Plasma Physics Seminar
Monday, April 16
2535 Engineering Hall
Speaker: Professor Gregory G. Howes, University of Iowa
"Kinetic Turbulence in Space and Astrophysical Plasmas: Theoretical, Numerical, and Experimental Investigations"
Abstract: In many turbulent space and astrophysical plasma environments, the dissipation of the turbulence, and consequent conversion of turbulent fluctuation energy to plasma heat, occurs at scales on which the plasma dynamics is collisionless. Direct access to the near Earth solar wind provides a unique opportunity to confront our understanding of the dynamics of kinetic plasma turbulence, and its dissipation via collisionless damping mechanisms, with in situ spacecraft measurements.
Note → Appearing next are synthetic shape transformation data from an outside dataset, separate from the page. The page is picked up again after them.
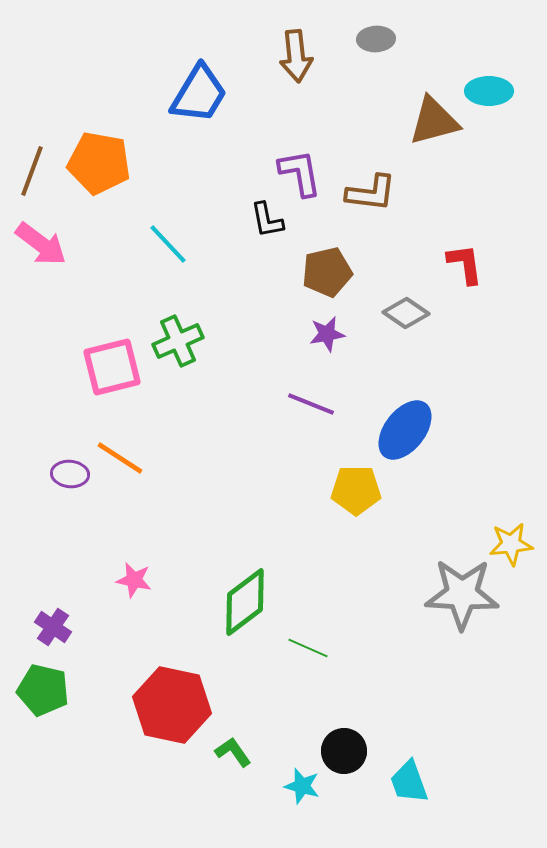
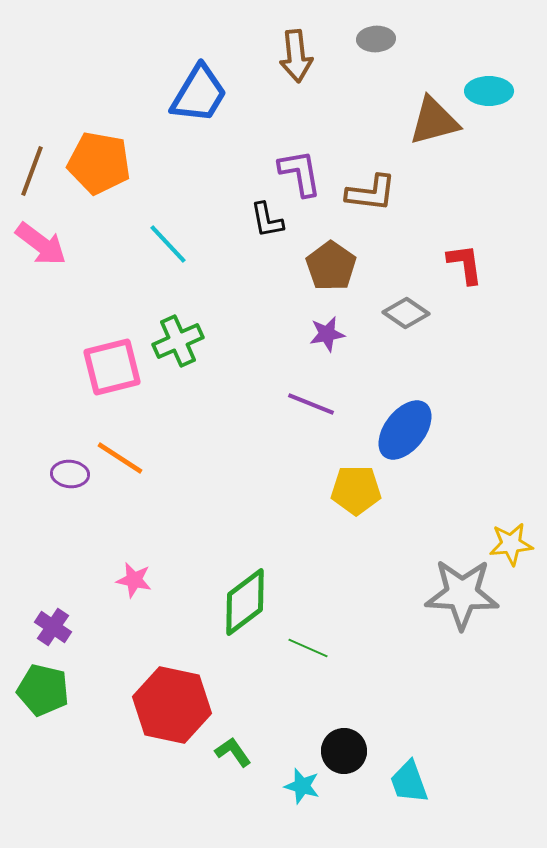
brown pentagon: moved 4 px right, 6 px up; rotated 24 degrees counterclockwise
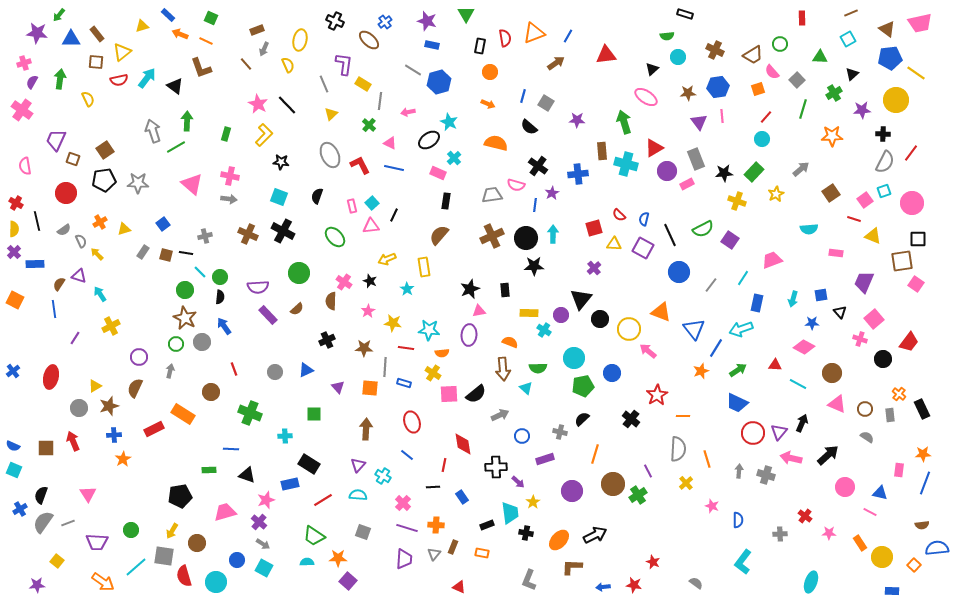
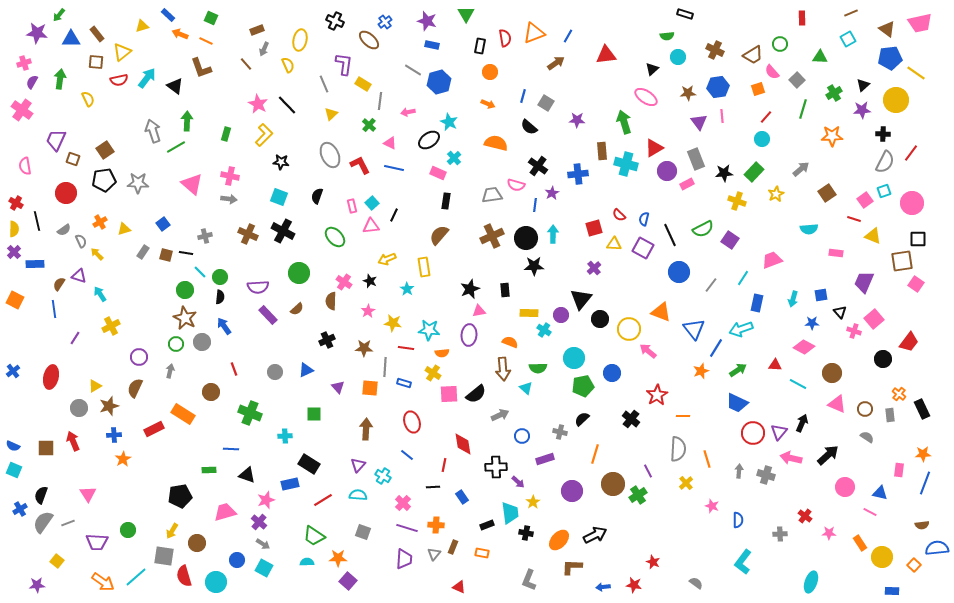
black triangle at (852, 74): moved 11 px right, 11 px down
brown square at (831, 193): moved 4 px left
pink cross at (860, 339): moved 6 px left, 8 px up
green circle at (131, 530): moved 3 px left
cyan line at (136, 567): moved 10 px down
Significant effort has recently been focused on employing the gyrokinetic formalism to study the dissipation of turbulence in the solar wind, taking advantage of sophisticated numerical techniques developed for use in the fusion community. Here I will report on some of the most recent successes of this effort, in particular the first three-dimensional, nonlinear gyrokinetic simulation of plasma turbulence resolving scales from the ion to electron gyroradius with a realistic mass ratio, where all damping is provided by resolved physical mechanisms. Complementing this theoretical and numerical research program are experiments on the Large Plasma Device (LAPD) at UCLA to measure the nonlinear interactions between counterpropagating Alfven waves, the fundamental building block of Alfvenic plasma turbulence.